**RECORDS FOR PROCESSING:**
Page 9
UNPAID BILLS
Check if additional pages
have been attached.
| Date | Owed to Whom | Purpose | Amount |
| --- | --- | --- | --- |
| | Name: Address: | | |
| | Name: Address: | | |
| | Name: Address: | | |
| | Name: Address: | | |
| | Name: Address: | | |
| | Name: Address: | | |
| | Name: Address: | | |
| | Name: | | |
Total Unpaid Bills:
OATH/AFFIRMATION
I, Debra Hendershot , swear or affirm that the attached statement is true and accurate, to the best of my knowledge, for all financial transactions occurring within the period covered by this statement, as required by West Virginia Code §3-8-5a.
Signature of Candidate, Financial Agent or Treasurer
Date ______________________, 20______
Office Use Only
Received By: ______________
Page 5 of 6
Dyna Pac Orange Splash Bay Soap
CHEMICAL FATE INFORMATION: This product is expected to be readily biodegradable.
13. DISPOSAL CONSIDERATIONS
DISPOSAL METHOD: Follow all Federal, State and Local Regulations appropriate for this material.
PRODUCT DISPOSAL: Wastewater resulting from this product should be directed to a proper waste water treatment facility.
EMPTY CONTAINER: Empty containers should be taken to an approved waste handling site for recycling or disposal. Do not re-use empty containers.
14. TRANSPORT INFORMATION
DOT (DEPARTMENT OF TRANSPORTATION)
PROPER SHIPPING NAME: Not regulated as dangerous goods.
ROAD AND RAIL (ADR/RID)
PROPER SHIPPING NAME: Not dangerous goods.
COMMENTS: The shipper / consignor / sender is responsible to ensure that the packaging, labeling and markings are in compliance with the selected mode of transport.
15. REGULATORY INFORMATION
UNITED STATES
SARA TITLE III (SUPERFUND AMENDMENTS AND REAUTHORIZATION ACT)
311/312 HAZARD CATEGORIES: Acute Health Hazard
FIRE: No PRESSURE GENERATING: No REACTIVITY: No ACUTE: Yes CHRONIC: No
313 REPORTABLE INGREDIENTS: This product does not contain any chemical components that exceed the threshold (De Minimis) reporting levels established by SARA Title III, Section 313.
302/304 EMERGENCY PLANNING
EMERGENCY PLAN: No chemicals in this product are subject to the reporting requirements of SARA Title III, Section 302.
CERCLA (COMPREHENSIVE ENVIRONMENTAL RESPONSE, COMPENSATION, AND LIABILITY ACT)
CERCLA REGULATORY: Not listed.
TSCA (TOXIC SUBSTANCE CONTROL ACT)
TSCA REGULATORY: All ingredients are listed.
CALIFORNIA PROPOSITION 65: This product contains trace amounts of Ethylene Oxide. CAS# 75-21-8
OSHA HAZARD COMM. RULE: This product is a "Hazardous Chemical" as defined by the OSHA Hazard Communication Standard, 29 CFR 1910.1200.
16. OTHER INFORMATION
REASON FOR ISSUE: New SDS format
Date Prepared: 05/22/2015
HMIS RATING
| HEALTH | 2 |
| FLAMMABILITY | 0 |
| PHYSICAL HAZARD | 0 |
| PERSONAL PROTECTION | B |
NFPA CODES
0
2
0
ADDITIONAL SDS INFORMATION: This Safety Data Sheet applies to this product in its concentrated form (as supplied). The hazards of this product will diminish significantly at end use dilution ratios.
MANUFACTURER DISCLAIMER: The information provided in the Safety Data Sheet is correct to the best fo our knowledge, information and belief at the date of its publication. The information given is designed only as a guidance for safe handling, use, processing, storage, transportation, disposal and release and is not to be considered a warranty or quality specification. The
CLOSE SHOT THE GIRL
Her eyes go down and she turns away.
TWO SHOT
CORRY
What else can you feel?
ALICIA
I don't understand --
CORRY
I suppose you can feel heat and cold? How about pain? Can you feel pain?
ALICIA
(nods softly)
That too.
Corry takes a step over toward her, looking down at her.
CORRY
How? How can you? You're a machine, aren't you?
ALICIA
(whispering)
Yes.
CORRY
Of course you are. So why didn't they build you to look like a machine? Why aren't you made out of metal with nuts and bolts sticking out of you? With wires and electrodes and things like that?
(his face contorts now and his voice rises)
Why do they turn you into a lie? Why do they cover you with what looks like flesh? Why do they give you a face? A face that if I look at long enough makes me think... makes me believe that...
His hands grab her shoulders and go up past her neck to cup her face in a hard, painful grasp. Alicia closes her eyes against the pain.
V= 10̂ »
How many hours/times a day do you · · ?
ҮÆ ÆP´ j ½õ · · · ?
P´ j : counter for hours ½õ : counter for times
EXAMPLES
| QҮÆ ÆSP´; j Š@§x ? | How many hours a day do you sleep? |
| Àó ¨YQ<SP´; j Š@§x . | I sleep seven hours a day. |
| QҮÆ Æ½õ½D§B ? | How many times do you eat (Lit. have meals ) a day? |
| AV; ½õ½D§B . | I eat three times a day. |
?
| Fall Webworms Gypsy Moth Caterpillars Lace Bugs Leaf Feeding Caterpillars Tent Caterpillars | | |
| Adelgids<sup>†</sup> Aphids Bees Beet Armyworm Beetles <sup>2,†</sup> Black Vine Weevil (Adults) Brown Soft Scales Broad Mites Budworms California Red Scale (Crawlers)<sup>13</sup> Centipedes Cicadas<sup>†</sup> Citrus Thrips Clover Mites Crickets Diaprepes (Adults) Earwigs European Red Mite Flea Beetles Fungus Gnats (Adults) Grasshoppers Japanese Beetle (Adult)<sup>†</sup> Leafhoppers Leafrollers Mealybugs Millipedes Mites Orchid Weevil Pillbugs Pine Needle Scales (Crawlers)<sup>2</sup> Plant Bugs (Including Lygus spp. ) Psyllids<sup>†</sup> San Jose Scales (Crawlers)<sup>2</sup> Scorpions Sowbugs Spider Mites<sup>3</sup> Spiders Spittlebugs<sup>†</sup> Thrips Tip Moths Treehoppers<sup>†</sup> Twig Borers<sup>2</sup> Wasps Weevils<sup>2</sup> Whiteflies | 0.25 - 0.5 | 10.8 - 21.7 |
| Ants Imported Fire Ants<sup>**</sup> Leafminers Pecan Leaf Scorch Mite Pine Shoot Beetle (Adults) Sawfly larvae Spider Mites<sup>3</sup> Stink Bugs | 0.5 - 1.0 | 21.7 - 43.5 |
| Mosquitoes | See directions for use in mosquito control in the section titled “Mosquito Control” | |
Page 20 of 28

**REQUIREMENT:**
Among the entries above, identify all lines with "CERCLA" and copy them.

**RESPONSE TO THIS EXERCISE:**
CERCLA (COMPREHENSIVE ENVIRONMENTAL RESPONSE, COMPENSATION, AND LIABILITY ACT)
CERCLA REGULATORY: Not listed.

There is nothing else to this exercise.